#### Excerpted passage
= Beginning of Section =
Click to activate / deactivate the effect the current patch has.
Corresponds to the numbers in the patch chart, and on the patch map.
An easy-to-remember name for the current patch.
Previews the change the current patch makes. Shows only the effects of colour, tint and lightness.
These controls affect the look of the current patch.
The colour, tint and light sliders are accompanied by small colour chips on either end. These chips indicate how the patch colour will change when you move the slider in that direction.
Adds (positive) or subtracts (negative) colour to the patch. In general, adding colour to a patch makes it more saturated without changing its hue significantly. Removing colour makes the patch less saturated, but also can add the patch colour compliment for strong effects. White and grey patches will become redder when colour is added.
Alters the colour of the patch. In general, shifts the colour to a warmer or cooler version of itself. If you modify both colour and tint sliders, it is possible to alter the hue of a patch to any colour. It may, however, require some experimentation to find the one you want.
Adds or removes lightness (luminance) from the patch.
= End of Section =
#### Provided material
= Beginning of Section =
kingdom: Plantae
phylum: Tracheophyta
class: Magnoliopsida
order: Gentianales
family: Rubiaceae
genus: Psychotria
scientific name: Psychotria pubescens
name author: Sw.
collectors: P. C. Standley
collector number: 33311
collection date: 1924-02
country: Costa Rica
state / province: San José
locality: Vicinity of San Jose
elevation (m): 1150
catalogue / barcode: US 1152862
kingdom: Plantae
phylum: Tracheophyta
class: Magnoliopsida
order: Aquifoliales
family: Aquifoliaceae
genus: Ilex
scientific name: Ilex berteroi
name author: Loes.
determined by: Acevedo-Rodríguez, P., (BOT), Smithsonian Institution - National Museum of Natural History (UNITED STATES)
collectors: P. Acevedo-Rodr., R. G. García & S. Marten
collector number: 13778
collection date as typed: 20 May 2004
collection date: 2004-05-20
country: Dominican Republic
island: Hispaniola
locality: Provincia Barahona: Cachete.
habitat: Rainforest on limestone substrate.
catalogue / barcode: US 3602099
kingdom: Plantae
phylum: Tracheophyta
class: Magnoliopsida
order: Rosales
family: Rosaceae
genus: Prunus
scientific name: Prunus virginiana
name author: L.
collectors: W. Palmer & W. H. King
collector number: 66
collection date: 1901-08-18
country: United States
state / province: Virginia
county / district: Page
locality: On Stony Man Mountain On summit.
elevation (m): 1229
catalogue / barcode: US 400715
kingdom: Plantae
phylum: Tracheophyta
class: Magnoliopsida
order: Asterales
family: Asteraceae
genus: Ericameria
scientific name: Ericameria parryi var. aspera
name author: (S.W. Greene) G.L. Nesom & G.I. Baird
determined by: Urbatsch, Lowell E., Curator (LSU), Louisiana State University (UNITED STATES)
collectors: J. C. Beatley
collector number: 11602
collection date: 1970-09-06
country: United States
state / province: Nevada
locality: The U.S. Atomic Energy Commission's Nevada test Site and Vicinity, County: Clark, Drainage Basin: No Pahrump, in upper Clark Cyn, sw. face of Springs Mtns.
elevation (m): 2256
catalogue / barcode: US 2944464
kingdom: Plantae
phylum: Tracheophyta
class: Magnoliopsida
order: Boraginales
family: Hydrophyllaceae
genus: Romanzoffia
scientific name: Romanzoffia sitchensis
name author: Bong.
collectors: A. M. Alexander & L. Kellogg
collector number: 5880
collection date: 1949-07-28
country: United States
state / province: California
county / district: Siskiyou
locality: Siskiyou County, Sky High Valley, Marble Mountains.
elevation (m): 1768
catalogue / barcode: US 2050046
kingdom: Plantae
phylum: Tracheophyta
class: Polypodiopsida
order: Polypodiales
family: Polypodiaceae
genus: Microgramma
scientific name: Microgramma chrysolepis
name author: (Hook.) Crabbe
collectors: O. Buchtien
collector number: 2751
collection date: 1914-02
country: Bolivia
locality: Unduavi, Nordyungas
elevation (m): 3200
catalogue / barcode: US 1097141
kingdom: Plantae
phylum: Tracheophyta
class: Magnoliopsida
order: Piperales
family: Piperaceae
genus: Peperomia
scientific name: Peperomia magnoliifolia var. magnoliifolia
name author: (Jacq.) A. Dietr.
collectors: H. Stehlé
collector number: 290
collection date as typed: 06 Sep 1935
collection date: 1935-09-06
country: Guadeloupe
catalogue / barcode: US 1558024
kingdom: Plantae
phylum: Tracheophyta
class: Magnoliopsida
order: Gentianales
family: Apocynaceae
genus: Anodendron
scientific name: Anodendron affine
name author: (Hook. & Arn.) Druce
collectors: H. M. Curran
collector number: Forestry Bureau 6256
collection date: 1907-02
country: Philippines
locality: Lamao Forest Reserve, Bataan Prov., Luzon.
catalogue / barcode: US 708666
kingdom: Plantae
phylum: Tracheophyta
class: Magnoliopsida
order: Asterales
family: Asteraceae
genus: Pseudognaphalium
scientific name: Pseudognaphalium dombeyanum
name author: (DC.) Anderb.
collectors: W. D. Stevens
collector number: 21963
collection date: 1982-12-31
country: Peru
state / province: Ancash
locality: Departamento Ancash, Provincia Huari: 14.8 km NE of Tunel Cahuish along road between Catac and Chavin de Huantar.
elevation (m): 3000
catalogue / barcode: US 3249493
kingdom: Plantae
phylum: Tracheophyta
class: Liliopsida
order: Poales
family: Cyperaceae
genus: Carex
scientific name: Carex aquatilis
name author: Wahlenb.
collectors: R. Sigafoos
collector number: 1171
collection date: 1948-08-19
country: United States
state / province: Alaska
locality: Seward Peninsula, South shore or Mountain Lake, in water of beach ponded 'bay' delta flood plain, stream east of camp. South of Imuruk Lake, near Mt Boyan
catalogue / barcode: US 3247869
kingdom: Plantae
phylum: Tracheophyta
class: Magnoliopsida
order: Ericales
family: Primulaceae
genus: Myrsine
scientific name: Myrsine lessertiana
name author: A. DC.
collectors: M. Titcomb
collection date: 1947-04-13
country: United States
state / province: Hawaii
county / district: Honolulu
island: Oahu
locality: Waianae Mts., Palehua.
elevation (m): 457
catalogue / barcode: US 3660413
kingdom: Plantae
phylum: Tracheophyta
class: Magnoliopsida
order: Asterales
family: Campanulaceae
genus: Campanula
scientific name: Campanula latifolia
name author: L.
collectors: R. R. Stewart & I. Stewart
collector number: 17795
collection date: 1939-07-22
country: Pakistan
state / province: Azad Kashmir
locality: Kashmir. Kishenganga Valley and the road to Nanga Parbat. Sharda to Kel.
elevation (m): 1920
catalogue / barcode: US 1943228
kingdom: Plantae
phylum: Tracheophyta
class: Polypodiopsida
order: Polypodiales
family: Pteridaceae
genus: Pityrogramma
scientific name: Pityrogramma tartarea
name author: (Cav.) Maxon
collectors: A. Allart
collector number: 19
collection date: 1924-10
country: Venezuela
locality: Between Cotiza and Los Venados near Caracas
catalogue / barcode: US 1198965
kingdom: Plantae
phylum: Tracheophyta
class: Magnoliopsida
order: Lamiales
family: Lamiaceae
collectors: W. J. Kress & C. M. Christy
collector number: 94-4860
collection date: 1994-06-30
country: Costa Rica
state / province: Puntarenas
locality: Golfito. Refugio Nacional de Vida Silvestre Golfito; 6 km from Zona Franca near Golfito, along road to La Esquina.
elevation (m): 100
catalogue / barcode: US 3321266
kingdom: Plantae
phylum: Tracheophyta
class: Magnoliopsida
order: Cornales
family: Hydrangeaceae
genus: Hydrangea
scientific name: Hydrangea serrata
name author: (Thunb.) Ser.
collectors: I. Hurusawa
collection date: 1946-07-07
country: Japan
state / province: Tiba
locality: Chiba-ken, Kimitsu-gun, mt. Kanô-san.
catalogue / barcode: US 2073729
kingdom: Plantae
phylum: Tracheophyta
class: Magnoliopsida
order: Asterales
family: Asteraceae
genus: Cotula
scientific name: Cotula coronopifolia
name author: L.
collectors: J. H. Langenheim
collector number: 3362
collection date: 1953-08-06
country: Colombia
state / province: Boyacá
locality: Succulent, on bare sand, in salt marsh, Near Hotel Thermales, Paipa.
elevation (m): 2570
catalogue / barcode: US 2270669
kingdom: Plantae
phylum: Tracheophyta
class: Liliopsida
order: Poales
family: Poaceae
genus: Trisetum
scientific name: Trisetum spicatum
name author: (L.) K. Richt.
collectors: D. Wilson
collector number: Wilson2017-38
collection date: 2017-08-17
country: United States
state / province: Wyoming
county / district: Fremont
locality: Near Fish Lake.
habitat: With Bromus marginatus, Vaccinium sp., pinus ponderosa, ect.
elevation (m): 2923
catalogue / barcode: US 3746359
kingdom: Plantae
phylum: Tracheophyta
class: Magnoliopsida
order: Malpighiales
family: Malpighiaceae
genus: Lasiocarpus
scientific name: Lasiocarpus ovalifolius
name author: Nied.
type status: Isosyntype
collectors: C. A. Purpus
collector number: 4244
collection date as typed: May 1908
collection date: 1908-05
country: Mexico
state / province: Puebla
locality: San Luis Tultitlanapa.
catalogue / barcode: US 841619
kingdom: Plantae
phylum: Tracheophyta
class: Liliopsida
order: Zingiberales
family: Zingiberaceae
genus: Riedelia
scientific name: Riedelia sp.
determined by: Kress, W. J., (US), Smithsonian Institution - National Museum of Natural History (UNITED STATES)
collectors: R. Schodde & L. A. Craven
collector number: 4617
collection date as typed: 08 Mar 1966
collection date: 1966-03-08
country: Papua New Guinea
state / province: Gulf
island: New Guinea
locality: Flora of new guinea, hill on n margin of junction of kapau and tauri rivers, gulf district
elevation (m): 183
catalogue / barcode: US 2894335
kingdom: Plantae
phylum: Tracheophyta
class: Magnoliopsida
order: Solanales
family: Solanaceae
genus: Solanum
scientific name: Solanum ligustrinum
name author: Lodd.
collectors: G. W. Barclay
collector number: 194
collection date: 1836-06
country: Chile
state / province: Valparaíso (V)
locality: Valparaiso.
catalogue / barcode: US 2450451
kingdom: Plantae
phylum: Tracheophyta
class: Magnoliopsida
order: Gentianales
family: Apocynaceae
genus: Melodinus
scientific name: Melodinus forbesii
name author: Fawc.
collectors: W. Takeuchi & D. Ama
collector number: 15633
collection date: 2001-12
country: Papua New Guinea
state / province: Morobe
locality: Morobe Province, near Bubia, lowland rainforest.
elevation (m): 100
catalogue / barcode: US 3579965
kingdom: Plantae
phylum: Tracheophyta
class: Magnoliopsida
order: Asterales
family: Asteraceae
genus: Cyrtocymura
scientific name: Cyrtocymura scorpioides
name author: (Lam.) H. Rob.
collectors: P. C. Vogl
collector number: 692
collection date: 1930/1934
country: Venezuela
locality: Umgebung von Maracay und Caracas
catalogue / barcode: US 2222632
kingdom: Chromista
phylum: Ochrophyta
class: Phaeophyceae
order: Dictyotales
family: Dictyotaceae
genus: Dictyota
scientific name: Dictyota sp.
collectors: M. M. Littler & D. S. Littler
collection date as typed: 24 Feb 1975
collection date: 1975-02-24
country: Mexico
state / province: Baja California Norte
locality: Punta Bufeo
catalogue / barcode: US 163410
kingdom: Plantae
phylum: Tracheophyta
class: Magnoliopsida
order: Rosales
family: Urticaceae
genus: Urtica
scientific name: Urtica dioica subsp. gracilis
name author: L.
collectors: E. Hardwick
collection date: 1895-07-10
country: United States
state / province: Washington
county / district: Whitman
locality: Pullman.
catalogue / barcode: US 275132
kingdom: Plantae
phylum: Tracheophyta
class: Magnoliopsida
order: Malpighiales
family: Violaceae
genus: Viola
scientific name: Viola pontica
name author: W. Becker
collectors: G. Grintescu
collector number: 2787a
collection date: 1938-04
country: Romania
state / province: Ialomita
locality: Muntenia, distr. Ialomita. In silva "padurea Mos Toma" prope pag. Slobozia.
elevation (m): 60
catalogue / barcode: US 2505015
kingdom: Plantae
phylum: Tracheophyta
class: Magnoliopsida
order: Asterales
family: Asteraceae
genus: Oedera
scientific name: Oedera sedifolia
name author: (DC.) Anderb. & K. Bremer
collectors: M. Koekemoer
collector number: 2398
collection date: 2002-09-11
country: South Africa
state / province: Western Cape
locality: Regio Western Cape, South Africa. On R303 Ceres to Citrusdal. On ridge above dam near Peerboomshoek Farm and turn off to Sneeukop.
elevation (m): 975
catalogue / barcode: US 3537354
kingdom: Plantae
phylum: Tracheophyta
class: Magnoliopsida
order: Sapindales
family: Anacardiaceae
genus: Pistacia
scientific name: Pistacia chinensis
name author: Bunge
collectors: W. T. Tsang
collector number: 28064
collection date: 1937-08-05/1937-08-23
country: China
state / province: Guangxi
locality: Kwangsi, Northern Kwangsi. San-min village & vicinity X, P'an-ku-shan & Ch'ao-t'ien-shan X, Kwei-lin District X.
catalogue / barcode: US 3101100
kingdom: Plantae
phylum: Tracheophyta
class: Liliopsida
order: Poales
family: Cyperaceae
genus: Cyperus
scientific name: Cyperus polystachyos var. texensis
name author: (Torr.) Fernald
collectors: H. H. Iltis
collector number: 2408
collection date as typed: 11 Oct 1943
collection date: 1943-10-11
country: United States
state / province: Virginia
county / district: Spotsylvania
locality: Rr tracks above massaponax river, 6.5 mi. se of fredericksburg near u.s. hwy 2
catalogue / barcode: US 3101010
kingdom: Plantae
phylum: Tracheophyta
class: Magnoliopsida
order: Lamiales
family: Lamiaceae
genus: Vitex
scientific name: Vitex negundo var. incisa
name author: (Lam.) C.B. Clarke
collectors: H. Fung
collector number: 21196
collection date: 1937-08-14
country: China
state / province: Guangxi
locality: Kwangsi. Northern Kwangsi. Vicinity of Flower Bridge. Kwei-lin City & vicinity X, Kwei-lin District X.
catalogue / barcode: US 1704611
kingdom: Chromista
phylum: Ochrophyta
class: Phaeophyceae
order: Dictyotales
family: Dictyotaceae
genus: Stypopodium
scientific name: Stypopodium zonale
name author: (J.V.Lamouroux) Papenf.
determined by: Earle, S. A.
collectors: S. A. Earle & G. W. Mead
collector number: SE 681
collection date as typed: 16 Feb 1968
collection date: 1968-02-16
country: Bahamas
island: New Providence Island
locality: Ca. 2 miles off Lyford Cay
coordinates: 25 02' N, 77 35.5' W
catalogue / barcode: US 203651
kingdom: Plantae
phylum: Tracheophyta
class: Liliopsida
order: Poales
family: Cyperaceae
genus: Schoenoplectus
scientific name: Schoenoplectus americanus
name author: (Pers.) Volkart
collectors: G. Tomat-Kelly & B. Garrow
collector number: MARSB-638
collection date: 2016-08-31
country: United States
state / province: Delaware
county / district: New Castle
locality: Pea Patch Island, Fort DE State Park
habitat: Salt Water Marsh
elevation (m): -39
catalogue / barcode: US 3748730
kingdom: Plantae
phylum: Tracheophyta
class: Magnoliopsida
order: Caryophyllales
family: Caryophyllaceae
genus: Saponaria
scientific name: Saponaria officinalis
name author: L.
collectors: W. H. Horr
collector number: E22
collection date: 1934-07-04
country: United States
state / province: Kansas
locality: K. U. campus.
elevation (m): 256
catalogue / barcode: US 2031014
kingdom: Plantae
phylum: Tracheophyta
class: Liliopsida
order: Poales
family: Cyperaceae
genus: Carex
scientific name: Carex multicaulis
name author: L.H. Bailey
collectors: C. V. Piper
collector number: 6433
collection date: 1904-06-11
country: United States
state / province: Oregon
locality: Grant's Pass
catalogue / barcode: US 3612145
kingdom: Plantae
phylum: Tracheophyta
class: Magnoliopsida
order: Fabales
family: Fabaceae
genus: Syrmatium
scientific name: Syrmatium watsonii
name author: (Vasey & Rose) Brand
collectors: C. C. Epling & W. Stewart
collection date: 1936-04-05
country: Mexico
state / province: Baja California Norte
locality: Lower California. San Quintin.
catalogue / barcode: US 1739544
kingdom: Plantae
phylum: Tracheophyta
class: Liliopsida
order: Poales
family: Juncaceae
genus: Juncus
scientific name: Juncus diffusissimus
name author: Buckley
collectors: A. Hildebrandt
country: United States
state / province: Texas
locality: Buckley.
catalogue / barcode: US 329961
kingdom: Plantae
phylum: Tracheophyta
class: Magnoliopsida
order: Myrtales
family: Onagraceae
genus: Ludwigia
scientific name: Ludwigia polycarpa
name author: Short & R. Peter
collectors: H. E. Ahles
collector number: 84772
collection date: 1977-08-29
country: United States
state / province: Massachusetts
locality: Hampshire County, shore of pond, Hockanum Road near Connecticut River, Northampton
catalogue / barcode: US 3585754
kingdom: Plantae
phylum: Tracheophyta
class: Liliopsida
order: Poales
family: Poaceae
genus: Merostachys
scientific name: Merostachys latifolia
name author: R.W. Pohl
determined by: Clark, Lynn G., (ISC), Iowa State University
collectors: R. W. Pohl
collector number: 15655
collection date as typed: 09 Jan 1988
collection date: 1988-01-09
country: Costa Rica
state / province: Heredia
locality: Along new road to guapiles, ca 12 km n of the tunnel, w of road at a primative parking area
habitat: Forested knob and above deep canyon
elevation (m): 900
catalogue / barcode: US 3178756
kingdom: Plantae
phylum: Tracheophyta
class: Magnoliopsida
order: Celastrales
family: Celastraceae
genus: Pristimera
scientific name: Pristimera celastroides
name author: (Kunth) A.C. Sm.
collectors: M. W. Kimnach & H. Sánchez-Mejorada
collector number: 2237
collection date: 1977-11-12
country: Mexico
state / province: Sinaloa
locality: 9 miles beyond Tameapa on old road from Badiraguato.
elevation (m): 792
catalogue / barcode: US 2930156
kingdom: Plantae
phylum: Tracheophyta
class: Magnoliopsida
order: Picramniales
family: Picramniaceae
= End of Section =
#### Exercise
Pick up the text on the color patch controls after its last sentence and continue it. You won't need the records.

#### Task answer
When vibrance is decreased, colours near the patch are drawn towards the patch hue, making them more similar to the patch colour. When vibrance is increased, those nearby colours are pushed away, making the patch colour more vibrant and dynamic. When used on white and grey patches, the effect is similar to a saturation adjustment.
Affects the contrast of luminance values near the patch. Increase contrast to make a patch more contrasty, decrease it to make the patch more subtle in tone.
Controls how strongly this patch effects the colours in the image. A combination of colour range and intensity controls. For moderate adjustments, a value of 50-80 is adequate. Values of 90 and greater will impact the entire image to some degree.
Tips to get the most out of Nuance.
Nuance presets patch 41 (white) and patch 46 (black) to be enabled with no alteration with a power of 100. This causes both white and black to be anchors so that other patch changes do not overwhelm.
When you click on a patch that has not been used, Nuance will preset the sliders for that patch according to the adjustments already taking place on colours in that patch according to other patches in use.
This also means that if you deactivate a patch, then click on another patch, any settings on the original patch will be lost; when you return to it the patch is once again preset for you.
Perhaps the most important thing to remember is that Nuance changes everything in the image to some degree. All adjustments smoothly blend into each other, creating a unified colour style. A non-obvious but very useful effect of this is that you can change just the white patch to effect a wide-reaching colour shift -- because every part of the image has a little bit of white in it -- some more, some less. Similarly, changing the black patch will change much of the image as well, but more in the shadows, as opposed to highlights.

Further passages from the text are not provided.